Alur Pemeriksaan Rapid Test Antigen

Jika negatif

  • OTG/ODP/PDP jika rapid test negatif diarahkan untuk melakukan isolasi diri.
  • Jika selama isolasi gejala memberat, segera ke Fasyankes Jika selama isolasi tidak muncul gejala infeksi saluran pernapasan akut (ISPA) dalam 10 hari, lakukan rapid test antibodi (10 hari kemudian). Jika hasilnya negatif, sakit bukan Covid-19. Sedangkan jika hasilnya positif, harus real time PCR/TCM SARS-CoV-2 Swab/Sputum 2 kali (2 hari berturut-turut)
  • Jika selama isolasi, gejala ISPA muncul dalam kurang dari 10 hari, diarahkan untuk rapid tes antigen ulang.
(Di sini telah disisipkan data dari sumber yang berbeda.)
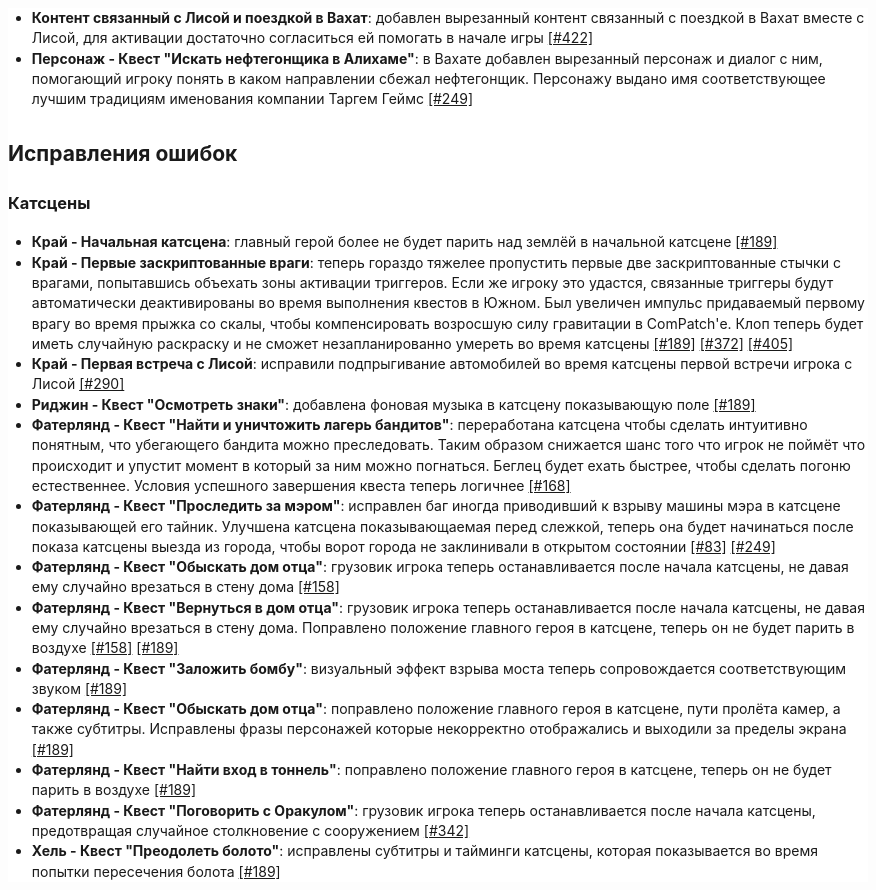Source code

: * **Контент связанный с Лисой и поездкой в Вахат**: добавлен вырезанный контент связанный с поездкой в Вахат вместе с Лисой, для активации достаточно согласиться ей помогать в начале игры [[#422]](https://github.com/DeusExMachinaTeam/EM-CommunityPatch/pull/422)
* **Персонаж - Квест "Искать нефтегонщика в Алихаме"**: в Вахате добавлен вырезанный персонаж и диалог с ним, помогающий игроку понять в каком направлении сбежал нефтегонщик. Персонажу выдано имя соответствующее лучшим традициям именования компании Таргем Геймс [[#249]](https://github.com/DeusExMachinaTeam/EM-CommunityPatch/pull/249)

## Исправления ошибок

### Катсцены
* **Край - Начальная катсцена**: главный герой более не будет парить над землёй в начальной катсцене [[#189]](https://github.com/DeusExMachinaTeam/EM-CommunityPatch/pull/189)
* **Край - Первые заскриптованные враги**: теперь гораздо тяжелее пропустить первые две заскриптованные стычки с врагами, попытавшись объехать зоны активации триггеров. Если же игроку это удастся, связанные триггеры будут автоматически деактивированы во время выполнения квестов в Южном. Был увеличен импульс придаваемый первому врагу во время прыжка со скалы, чтобы компенсировать возросшую силу гравитации в ComPatch'е. Клоп теперь будет иметь случайную раскраску и не сможет незапланированно умереть во время катсцены [[#189]](https://github.com/DeusExMachinaTeam/EM-CommunityPatch/pull/189) [[#372]](https://github.com/DeusExMachinaTeam/EM-CommunityPatch/pull/372) [[#405]](https://github.com/DeusExMachinaTeam/EM-CommunityPatch/pull/405)
* **Край - Первая встреча с Лисой**: исправили подпрыгивание автомобилей во время катсцены первой встречи игрока с Лисой [[#290]](https://github.com/DeusExMachinaTeam/EM-CommunityPatch/pull/290)
* **Риджин - Квест "Осмотреть знаки"**: добавлена фоновая музыка в катсцену показывающую поле [[#189]](https://github.com/DeusExMachinaTeam/EM-CommunityPatch/pull/189)
* **Фатерлянд - Квест "Найти и уничтожить лагерь бандитов"**: переработана катсцена чтобы сделать интуитивно понятным, что убегающего бандита можно преследовать. Таким образом снижается шанс того что игрок не поймёт что происходит и упустит момент в который за ним можно погнаться. Беглец будет ехать быстрее, чтобы сделать погоню естественнее. Условия успешного завершения квеста теперь логичнее [[#168]](https://github.com/DeusExMachinaTeam/EM-CommunityPatch/pull/168)
* **Фатерлянд - Квест "Проследить за мэром"**: исправлен баг иногда приводивший к взрыву машины мэра в катсцене показывающей его тайник. Улучшена катсцена показывающаемая перед слежкой, теперь она будет начинаться после показа катсцены выезда из города, чтобы ворот города не заклинивали в открытом состоянии [[#83]](https://github.com/DeusExMachinaTeam/EM-CommunityPatch/pull/83) [[#249]](https://github.com/DeusExMachinaTeam/EM-CommunityPatch/pull/249)
* **Фатерлянд - Квест "Обыскать дом отца"**: грузовик игрока теперь останавливается после начала катсцены, не давая ему случайно врезаться в стену дома [[#158]](https://github.com/DeusExMachinaTeam/EM-CommunityPatch/pull/158)
* **Фатерлянд - Квест "Вернуться в дом отца"**: грузовик игрока теперь останавливается после начала катсцены, не давая ему случайно врезаться в стену дома. Поправлено положение главного героя в катсцене, теперь он не будет парить в воздухе [[#158]](https://github.com/DeusExMachinaTeam/EM-CommunityPatch/pull/158) [[#189]](https://github.com/DeusExMachinaTeam/EM-CommunityPatch/pull/189)
* **Фатерлянд - Квест "Заложить бомбу"**: визуальный эффект взрыва моста теперь сопровождается соответствующим звуком [[#189]](https://github.com/DeusExMachinaTeam/EM-CommunityPatch/pull/189)
* **Фатерлянд - Квест "Обыскать дом отца"**: поправлено положение главного героя в катсцене, пути пролёта камер, а также субтитры. Исправлены фразы персонажей которые некорректно отображались и выходили за пределы экрана [[#189]](https://github.com/DeusExMachinaTeam/EM-CommunityPatch/pull/189)
* **Фатерлянд - Квест "Найти вход в тоннель"**: поправлено положение главного героя в катсцене, теперь он не будет парить в воздухе [[#189]](https://github.com/DeusExMachinaTeam/EM-CommunityPatch/pull/189)
* **Фатерлянд -  Квест "Поговорить с Оракулом"**: грузовик игрока теперь останавливается после начала катсцены, предотвращая случайное столкновение с сооружением [[#342]](https://github.com/DeusExMachinaTeam/EM-CommunityPatch/pull/342)
* **Хель - Квест "Преодолеть болото"**: исправлены субтитры и тайминги катсцены, которая показывается во время попытки пересечения болота [[#189]](https://github.com/DeusExMachinaTeam/EM-CommunityPatch/pull/189)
Jika hasilnya negatif, diarahkan untuk rapid test antibodi 10 hari kemudian. Sedangkan jika positif, harus tes real time PCR/TCM SARS-CoV-2 Swab/Sputum 2 kali (2 hari berturut-turut).
  • Jika hasil tes itu negatif, sakit yang dialami berarti bukan Covid-19. Sedangkan jika positif, berarti terkonfirmasi Covid-19
  • Pasien positif Covid-19 yang tanpa gejala, dan ringan bisa melaukan isolasi diri di rumah, sedangkan pasien yang memiliki gejala sedang akan diarahkan dirujuk ke RS darurat, dan pasien yang memiliki gejala berat mesti dirujuk ke RS rujukan

Jika positif

  • OTG/ODP/PDP jika rapid┬átest positif akan langsung diarahkan untuk tes real time PCR/TCM SARS-CoV-2 Swab/Sputum 2 kali (2 hari berturut-turut)
  • Jika hasil tes itu negatif, sakit bukan Covid-19. Sedangkan jika positif, berarti terkonfirmasi Covid-19
  • Pasien positif Covid-19 yang tanpa gejala, dan ringan bisa melaukan isolasi diri di rumah, sedangkan pasien yang memiliki gejala sedang akan diarahkan dirujuk ke RS darurat, dan pasien yang memiliki gejala berat mesti dirujuk ke RS rujukan

Dengan memerintahkan masyarakat agar lebih disiplin diam di rumah dan mengurangi kegiatan bepergian, diharapkan pandemi COVID-19 dapat segera berakhir. Meski pandemi COVID-19 belum berakhir, risiko atas penyakit-penyakit lain pun masih tetap ada. Selain mengikuti imbauan pemerintah terkait COVID-19, Anda juga perlu melakukan langkah-langkah lain untuk melindungi kesehatan diri maupun keluarga.